On-demand billing simplifies this. Both the table and GSIs scale automatically, and you pay per request without worrying about capacity planning. For workloads with unpredictable traffic or many GSIs, on-demand can actually be cheaper and eliminates the risk of under-provisioning.

LSIs share throughput with the base table, so they don’t add separate capacity costs. But they do consume write capacity when you write to the base table, and they increase storage costs.

When to Use Each

Use LSIs when you need alternative sort orders for data within the same partition key. They’re perfect for time-series data where you might want to query by different attributes within a user, account, or other grouping dimension. The strong consistency option and shared throughput make them efficient for tightly related access patterns.

Use GSIs when you need to query across different partition keys or when you’re not sure about access patterns at table creation time. They provide maximum flexibility at the cost of eventual consistency and separate capacity management.

A common pattern is to use your most important access pattern for the base table structure, then create GSIs for secondary patterns. If you query by user_id 80% of the time but occasionally need to find users by email, make user_id the base table partition key and create a GSI with email as the partition key.

Sparse Indexes

One clever trick is sparse indexes. If an item doesn’t have a value for the GSI’s partition or sort key attribute, it won’t appear in the GSI at all. This creates a filtered view of your data.

Imagine a table of all orders where only 10% are flagged for review. You could create a GSI with partition key needs_review and only set that attribute on flagged orders. The GSI contains just those 10% of items, making queries fast and cheap. You’ve essentially created a filtered index without maintaining a separate table.

Design Considerations

The key to effective index design is understanding your access patterns before you start. DynamoDB isn’t a relational database where you can add indexes freely after the fact. Every index has real costs in storage, throughput, and write amplification.

Write amplification is worth considering.
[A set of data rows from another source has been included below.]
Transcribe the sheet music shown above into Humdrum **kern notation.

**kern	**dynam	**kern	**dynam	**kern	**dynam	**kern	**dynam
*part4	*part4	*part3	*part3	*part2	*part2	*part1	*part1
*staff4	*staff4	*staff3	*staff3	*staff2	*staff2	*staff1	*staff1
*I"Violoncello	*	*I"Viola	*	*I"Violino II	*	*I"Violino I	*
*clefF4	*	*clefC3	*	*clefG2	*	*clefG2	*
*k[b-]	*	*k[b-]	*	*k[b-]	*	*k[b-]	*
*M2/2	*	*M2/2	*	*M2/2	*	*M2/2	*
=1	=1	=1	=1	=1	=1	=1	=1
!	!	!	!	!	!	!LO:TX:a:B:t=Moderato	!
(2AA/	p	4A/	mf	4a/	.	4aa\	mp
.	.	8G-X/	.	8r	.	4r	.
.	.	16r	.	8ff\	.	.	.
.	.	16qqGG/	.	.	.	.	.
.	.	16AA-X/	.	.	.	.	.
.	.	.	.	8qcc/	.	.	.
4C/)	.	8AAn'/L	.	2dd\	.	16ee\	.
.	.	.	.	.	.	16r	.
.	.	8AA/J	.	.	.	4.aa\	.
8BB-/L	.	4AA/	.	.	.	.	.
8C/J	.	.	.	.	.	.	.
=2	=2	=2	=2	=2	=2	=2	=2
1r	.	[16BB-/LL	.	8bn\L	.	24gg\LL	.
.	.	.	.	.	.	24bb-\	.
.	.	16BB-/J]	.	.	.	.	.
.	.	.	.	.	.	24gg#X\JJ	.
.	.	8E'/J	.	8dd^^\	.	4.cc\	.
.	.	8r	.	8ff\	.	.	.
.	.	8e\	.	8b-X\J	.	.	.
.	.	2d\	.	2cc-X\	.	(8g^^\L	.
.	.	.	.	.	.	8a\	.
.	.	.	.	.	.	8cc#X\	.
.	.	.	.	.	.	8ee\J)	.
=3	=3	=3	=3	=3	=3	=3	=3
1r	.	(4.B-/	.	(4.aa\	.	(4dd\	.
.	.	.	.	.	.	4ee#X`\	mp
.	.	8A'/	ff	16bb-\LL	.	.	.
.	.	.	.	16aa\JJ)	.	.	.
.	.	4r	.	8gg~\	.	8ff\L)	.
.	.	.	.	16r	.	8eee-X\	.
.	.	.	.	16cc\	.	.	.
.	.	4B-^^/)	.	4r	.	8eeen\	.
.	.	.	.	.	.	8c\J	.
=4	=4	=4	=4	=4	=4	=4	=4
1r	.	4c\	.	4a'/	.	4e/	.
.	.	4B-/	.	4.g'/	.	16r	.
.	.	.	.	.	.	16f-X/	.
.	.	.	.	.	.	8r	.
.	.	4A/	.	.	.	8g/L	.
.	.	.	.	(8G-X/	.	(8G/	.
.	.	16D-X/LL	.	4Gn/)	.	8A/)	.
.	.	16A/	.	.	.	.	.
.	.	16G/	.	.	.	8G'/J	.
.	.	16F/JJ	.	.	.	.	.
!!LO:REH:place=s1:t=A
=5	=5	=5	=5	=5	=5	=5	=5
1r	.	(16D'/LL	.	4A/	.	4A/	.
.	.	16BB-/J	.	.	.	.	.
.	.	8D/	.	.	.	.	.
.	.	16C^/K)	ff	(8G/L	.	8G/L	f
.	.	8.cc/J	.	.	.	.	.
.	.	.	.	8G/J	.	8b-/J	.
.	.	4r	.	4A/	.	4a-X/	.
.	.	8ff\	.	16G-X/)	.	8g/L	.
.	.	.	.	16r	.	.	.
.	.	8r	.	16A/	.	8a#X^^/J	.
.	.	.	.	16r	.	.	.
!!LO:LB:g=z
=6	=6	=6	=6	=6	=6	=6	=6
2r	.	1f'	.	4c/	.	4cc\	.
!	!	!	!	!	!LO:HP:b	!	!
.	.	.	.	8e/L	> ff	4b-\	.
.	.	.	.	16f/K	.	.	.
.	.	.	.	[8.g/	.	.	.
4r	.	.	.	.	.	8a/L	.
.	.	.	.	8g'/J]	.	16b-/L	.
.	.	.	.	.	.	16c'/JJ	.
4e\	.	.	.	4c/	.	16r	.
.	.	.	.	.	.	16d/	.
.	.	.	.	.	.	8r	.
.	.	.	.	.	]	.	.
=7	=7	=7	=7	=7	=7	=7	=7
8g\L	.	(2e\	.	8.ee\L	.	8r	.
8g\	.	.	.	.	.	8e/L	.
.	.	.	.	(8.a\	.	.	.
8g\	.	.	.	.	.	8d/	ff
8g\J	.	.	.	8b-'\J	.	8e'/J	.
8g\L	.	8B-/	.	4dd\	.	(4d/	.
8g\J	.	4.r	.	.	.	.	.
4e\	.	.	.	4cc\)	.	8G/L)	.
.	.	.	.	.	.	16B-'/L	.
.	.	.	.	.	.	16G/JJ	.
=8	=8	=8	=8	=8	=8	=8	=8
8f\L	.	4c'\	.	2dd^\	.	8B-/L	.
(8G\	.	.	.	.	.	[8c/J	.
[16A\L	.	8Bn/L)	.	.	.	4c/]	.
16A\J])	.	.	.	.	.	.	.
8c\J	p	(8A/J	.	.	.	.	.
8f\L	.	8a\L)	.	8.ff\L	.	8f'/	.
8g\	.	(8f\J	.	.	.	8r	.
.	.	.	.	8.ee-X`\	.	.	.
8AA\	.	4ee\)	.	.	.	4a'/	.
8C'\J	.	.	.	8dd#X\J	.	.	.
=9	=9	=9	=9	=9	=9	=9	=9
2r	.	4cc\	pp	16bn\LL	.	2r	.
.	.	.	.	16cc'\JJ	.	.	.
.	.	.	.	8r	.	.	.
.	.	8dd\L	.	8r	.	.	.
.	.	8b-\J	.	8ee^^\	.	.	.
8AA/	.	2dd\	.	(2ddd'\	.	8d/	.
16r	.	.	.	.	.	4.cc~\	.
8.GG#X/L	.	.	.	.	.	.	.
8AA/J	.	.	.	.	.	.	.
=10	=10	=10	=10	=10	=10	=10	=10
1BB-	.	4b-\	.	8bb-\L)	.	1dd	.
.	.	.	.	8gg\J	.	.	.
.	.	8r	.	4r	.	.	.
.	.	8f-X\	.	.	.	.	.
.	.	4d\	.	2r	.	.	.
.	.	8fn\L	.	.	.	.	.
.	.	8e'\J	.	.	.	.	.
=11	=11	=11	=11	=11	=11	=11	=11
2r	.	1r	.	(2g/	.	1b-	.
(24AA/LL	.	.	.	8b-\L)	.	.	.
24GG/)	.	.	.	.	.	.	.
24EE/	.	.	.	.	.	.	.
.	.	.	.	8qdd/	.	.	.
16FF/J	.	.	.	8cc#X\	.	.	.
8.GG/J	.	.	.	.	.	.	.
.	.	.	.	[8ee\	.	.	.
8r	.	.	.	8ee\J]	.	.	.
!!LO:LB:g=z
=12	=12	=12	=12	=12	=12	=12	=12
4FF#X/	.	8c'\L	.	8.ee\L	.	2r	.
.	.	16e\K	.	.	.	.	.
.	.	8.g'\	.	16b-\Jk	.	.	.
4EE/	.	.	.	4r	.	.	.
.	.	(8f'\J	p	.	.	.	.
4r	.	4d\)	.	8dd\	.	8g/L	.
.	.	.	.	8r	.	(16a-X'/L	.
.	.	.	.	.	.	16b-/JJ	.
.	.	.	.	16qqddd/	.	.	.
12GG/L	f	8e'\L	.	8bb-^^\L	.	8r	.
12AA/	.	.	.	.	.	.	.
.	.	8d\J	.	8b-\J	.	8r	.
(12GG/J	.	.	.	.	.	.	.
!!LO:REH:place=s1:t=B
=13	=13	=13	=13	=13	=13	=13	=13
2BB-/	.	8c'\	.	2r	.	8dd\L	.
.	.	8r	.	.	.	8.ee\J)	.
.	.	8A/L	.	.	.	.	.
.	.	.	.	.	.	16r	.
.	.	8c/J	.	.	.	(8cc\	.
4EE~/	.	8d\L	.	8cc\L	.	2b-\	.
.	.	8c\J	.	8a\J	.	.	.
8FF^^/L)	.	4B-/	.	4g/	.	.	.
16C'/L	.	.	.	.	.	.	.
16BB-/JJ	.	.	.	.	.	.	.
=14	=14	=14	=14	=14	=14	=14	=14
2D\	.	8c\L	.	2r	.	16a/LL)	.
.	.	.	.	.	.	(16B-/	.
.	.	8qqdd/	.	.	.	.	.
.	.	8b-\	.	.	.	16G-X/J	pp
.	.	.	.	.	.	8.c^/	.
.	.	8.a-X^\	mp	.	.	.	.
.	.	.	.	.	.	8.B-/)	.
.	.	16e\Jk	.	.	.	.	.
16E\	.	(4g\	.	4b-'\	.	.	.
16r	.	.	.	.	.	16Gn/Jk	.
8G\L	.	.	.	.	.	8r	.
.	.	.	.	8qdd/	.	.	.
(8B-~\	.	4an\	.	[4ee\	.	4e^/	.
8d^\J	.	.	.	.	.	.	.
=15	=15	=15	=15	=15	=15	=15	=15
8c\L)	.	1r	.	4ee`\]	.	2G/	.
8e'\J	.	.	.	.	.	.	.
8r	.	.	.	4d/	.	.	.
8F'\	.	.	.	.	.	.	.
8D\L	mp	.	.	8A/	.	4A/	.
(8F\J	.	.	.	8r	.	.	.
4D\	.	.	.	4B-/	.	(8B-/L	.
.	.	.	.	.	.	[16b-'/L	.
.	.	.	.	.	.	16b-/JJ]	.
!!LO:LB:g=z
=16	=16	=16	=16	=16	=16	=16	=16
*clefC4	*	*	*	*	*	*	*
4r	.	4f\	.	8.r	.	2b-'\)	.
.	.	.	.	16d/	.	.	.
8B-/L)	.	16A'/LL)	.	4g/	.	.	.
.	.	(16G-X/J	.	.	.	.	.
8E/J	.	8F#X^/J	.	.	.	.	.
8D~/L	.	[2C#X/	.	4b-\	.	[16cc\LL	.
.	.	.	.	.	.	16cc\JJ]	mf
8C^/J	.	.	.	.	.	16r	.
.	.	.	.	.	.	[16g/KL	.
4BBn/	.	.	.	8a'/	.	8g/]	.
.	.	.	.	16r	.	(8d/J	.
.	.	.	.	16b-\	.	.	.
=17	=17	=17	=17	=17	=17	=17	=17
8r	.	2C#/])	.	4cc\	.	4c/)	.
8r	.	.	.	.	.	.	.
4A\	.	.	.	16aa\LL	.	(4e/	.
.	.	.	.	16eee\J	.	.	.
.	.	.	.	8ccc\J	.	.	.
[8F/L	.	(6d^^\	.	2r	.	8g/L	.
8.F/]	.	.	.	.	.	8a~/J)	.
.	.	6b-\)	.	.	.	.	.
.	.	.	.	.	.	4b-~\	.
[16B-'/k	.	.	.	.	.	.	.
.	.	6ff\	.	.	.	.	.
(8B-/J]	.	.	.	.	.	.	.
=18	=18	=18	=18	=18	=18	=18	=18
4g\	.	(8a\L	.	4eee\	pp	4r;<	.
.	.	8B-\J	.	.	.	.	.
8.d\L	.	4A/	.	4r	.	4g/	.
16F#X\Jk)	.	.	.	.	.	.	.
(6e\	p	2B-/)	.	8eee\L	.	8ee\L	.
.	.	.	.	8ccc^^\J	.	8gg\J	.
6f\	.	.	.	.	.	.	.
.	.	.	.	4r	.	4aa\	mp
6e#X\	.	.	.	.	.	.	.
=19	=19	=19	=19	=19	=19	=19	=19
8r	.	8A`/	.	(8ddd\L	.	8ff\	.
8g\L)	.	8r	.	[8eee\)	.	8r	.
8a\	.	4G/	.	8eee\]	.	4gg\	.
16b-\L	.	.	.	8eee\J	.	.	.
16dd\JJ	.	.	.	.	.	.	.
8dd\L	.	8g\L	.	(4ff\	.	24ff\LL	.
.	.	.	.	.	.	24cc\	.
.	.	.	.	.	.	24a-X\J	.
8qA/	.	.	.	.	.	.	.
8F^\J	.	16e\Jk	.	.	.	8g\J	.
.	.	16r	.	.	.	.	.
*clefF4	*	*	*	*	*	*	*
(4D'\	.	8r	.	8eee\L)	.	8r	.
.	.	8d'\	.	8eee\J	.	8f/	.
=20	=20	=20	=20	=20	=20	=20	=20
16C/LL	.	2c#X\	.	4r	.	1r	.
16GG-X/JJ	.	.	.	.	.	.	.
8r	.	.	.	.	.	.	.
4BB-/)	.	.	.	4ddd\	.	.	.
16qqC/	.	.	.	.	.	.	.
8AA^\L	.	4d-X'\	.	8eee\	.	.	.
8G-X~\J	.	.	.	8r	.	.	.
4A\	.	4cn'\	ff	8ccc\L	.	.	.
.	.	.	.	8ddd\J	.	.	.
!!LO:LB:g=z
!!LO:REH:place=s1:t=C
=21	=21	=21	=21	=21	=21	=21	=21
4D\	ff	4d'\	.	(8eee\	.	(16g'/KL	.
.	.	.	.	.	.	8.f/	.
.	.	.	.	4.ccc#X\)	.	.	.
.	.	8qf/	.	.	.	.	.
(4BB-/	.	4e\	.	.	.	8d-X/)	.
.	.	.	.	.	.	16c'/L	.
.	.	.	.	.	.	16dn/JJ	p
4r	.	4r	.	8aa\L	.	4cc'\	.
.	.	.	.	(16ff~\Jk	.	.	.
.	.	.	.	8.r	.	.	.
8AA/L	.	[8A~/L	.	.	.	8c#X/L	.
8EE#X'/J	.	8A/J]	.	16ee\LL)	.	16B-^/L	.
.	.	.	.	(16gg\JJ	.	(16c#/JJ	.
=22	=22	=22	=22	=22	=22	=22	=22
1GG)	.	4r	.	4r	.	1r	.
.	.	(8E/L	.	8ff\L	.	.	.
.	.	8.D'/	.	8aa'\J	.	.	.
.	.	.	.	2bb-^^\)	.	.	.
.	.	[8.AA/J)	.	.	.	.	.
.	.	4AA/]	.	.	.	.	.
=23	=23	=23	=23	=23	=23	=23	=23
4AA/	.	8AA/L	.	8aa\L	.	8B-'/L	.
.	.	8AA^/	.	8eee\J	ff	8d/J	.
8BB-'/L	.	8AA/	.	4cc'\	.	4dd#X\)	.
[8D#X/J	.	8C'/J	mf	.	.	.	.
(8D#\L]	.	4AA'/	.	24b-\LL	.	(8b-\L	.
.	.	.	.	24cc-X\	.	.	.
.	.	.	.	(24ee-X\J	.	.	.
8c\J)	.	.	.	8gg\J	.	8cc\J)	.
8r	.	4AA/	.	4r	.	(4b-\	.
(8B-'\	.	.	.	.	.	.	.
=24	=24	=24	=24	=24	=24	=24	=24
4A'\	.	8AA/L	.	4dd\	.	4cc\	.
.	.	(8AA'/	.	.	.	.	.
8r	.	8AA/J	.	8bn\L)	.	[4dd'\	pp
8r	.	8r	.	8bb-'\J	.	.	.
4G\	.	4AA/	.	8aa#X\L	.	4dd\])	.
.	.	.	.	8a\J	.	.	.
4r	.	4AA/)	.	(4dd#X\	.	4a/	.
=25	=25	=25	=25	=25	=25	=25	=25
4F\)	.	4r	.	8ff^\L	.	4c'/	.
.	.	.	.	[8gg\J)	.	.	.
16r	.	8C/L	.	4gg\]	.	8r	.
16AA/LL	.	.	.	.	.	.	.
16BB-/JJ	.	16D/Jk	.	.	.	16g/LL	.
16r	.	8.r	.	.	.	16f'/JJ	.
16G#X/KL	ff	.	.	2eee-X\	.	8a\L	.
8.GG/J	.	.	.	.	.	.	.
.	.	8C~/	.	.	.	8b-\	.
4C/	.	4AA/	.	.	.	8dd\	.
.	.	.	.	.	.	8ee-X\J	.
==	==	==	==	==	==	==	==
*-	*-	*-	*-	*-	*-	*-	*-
Every write to the base table that affects indexed attributes requires writes to each GSI that includes those attributes. If you have three GSIs and update an item, you’re potentially doing four writes: one to the base table and one to each GSI. This multiplies your write costs and can impact write performance.

Think about whether you really need an index or if your application can work around its absence. Can you denormalize data? Can you use query parameters or filters differently? Sometimes it’s better to structure your data model differently than to add another index.

Working with Indexes

Queries against indexes work just like queries against the base table. You specify the index name and provide key conditions. The query returns items from the index with the projected attributes.

If you need attributes that aren’t projected, DynamoDB automatically fetches them from the base table. This is transparent but adds latency and consumes base table read capacity. Design your projections to avoid this when possible.

Scans work on indexes too, though they have the same performance implications as scanning the base table. Avoid scans in production code paths regardless of whether you’re scanning a table or an index.

The Bigger Picture

Indexes are a tool for making DynamoDB work with multiple access patterns. They’re not free, but they’re often essential. The trick is using them judiciously.

Start with your most important access pattern and design the base table around it. Add LSIs at creation time if you’re confident about related access patterns within the same partition key. Then add GSIs as you discover additional needs or as your application evolves.

Monitor index usage. An unused index is wasted money. DynamoDB doesn’t tell you which indexes are being queried, so you need application-level tracking or CloudWatch metrics analysis to identify unused indexes.

Understanding indexes deeply means understanding the trade-offs between flexibility, cost, and consistency. Choose the right tool for each access pattern, and don’t be afraid to redesign as your needs evolve. That’s the beauty of GSIs: they let you adapt without starting over.